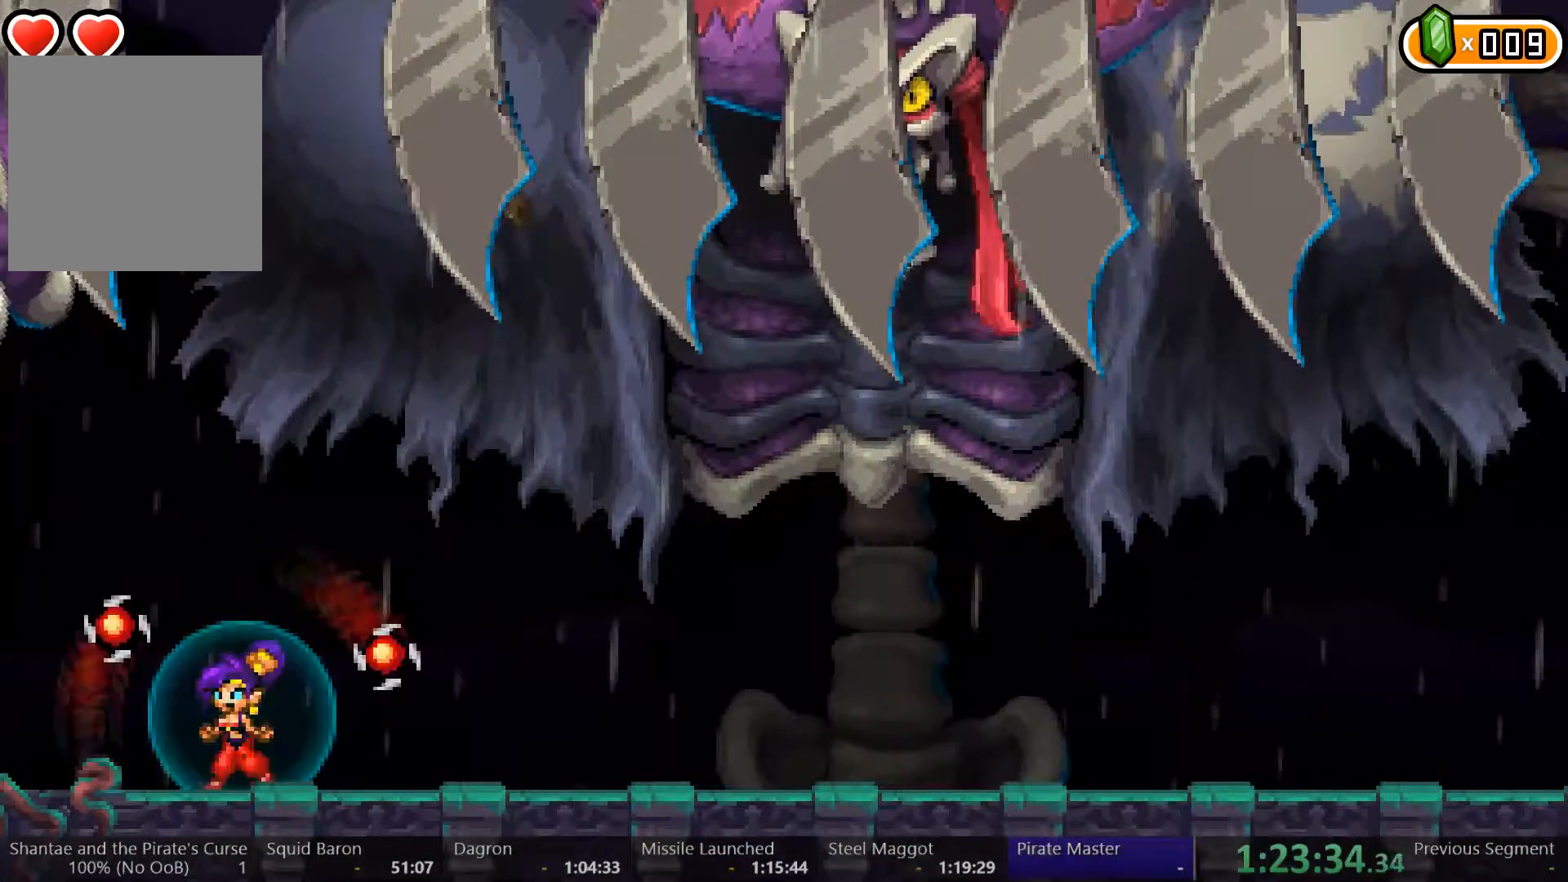
{"buttons": ["DPAD_DOWN"], "left_stick": "center", "right_stick": "center", "button_events": [[67, "DPAD_RIGHT", "down"], [133, "DPAD_RIGHT", "up"], [367, "DPAD_DOWN", "down"], [433, "DPAD_DOWN", "up"], [500, "DPAD_DOWN", "down"]]}
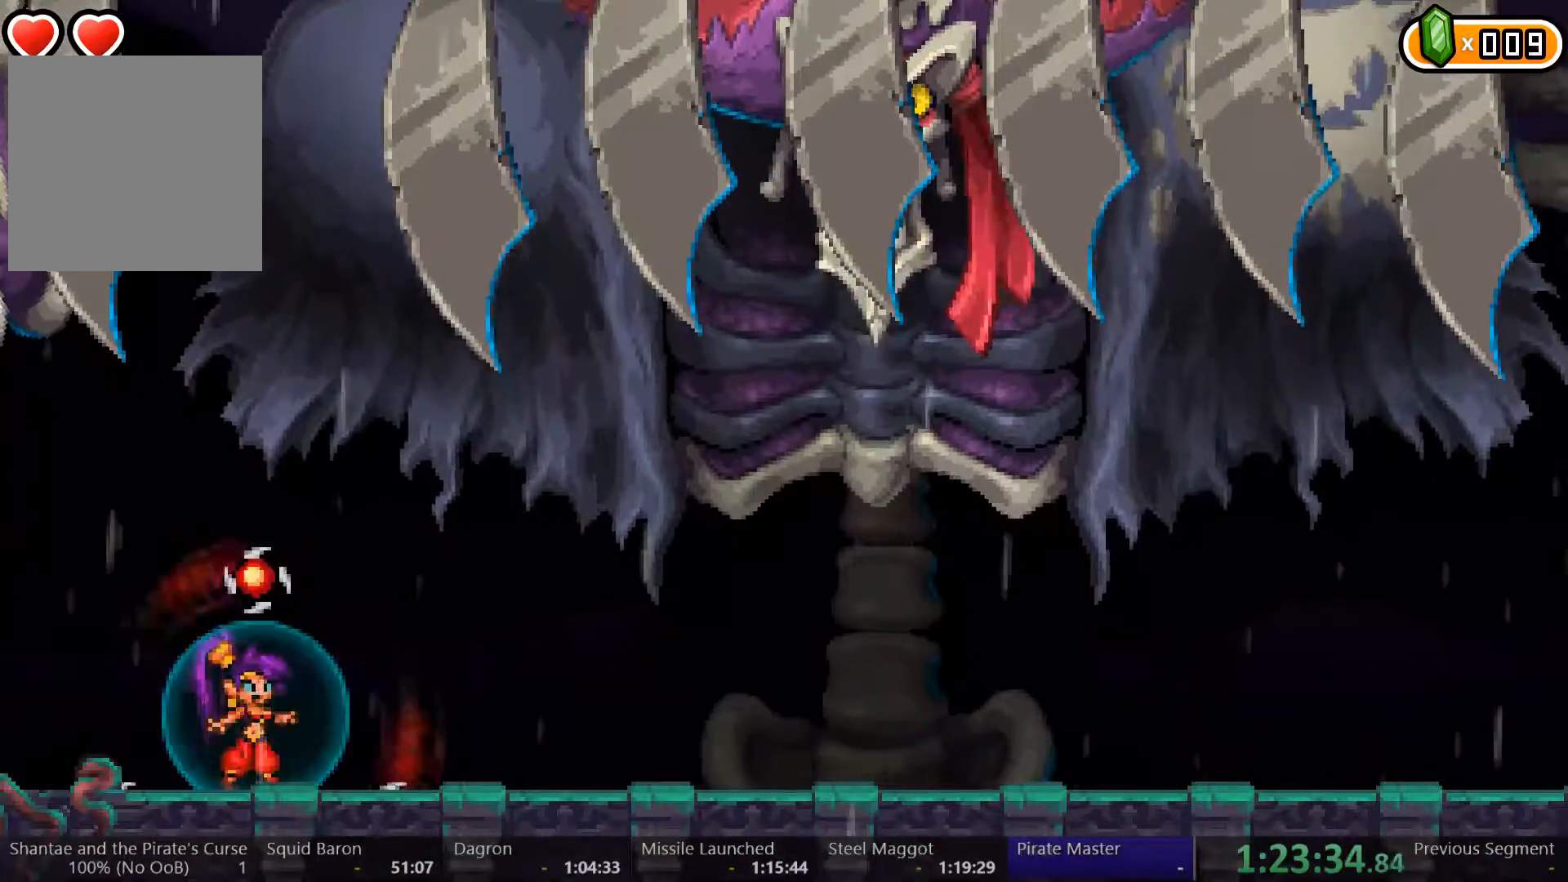
{"buttons": ["DPAD_DOWN"], "left_stick": "center", "right_stick": "center", "button_events": [[200, "DPAD_DOWN", "up"], [367, "DPAD_DOWN", "down"]]}
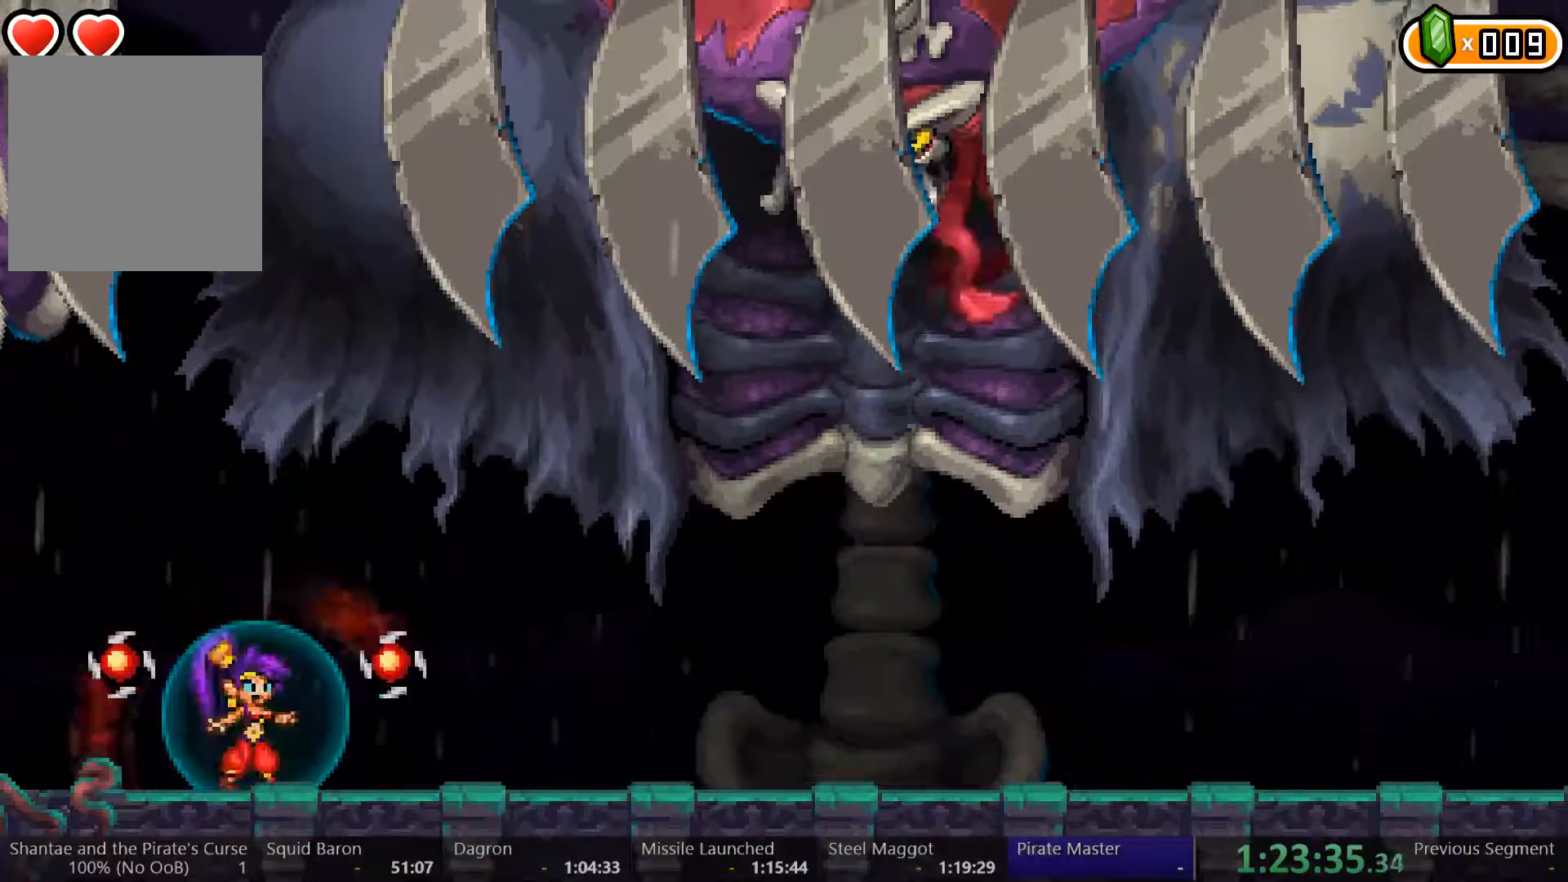
{"buttons": [], "left_stick": "center", "right_stick": "center", "button_events": [[233, "DPAD_DOWN", "up"]]}
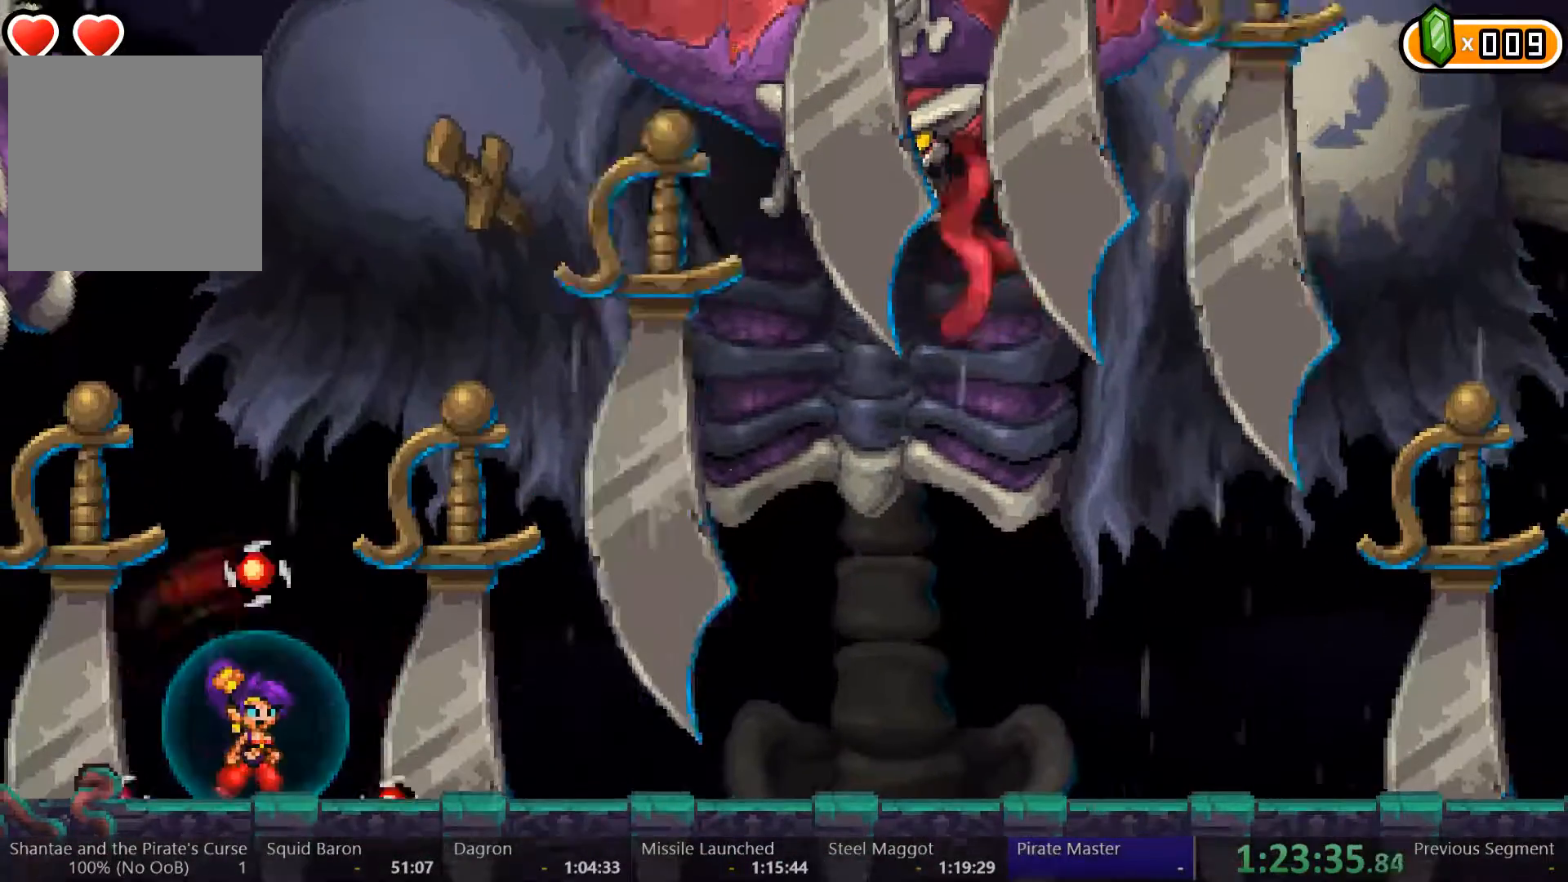
{"buttons": ["A", "X"], "left_stick": "center", "right_stick": "center", "button_events": [[233, "A", "down"], [433, "X", "down"]]}
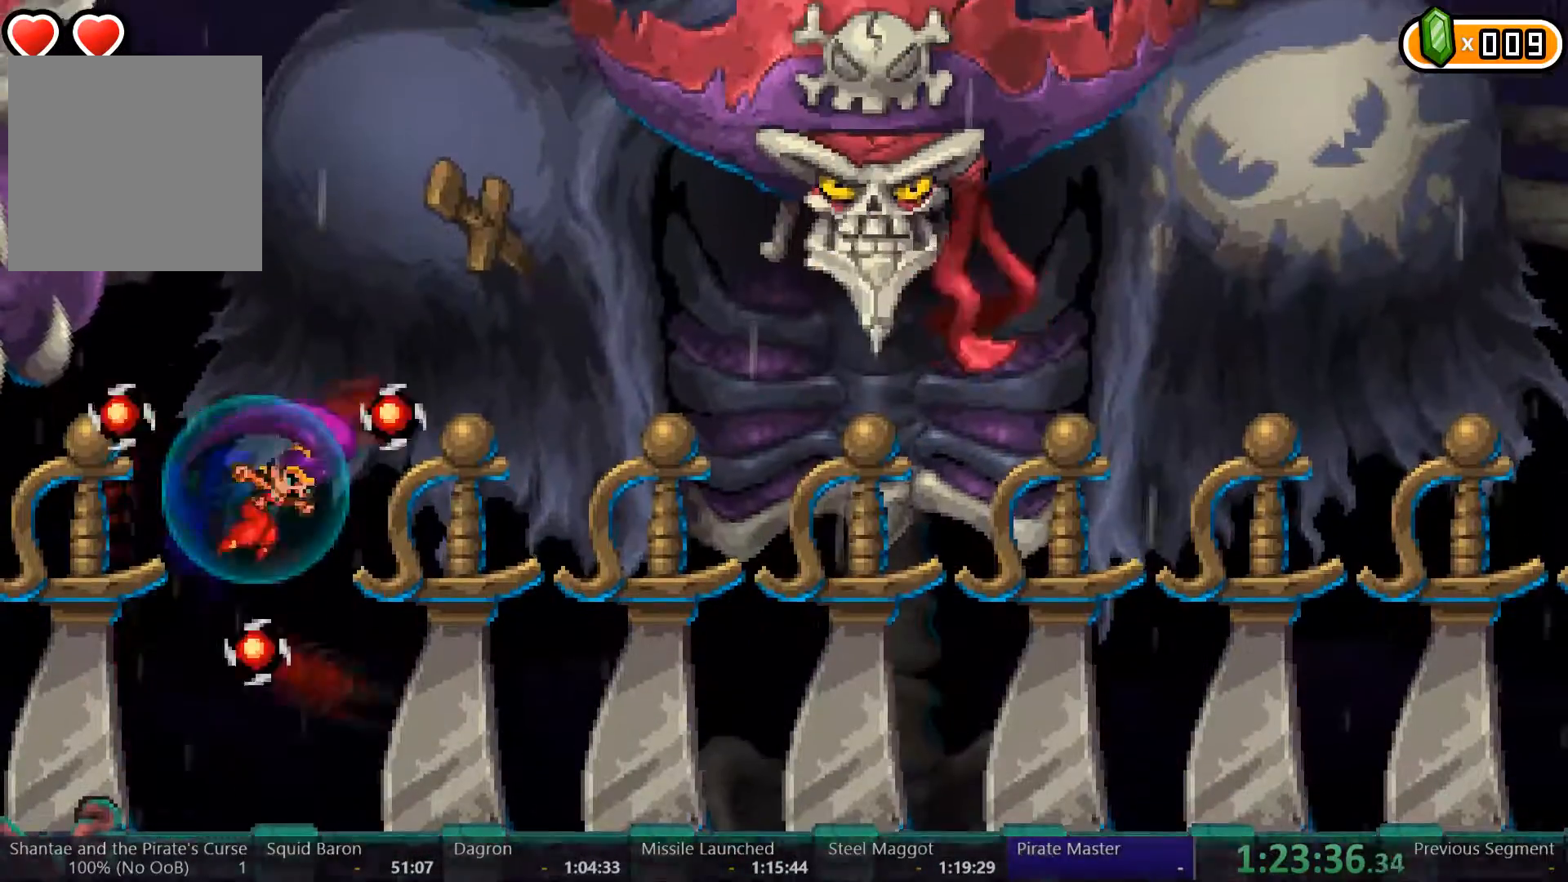
{"buttons": [], "left_stick": "center", "right_stick": "center", "button_events": [[100, "A", "up"], [133, "X", "up"]]}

****************

### Task to carry out
Copy the material exactly. Do not include the pictures.

### Task output
{"buttons": ["DPAD_DOWN"], "left_stick": "center", "right_stick": "center", "button_events": [[67, "DPAD_RIGHT", "down"], [133, "DPAD_RIGHT", "up"], [367, "DPAD_DOWN", "down"], [433, "DPAD_DOWN", "up"], [500, "DPAD_DOWN", "down"]]}
{"buttons": ["DPAD_DOWN"], "left_stick": "center", "right_stick": "center", "button_events": [[200, "DPAD_DOWN", "up"], [367, "DPAD_DOWN", "down"]]}
{"buttons": [], "left_stick": "center", "right_stick": "center", "button_events": [[233, "DPAD_DOWN", "up"]]}
{"buttons": ["A", "X"], "left_stick": "center", "right_stick": "center", "button_events": [[233, "A", "down"], [433, "X", "down"]]}
{"buttons": [], "left_stick": "center", "right_stick": "center", "button_events": [[100, "A", "up"], [133, "X", "up"]]}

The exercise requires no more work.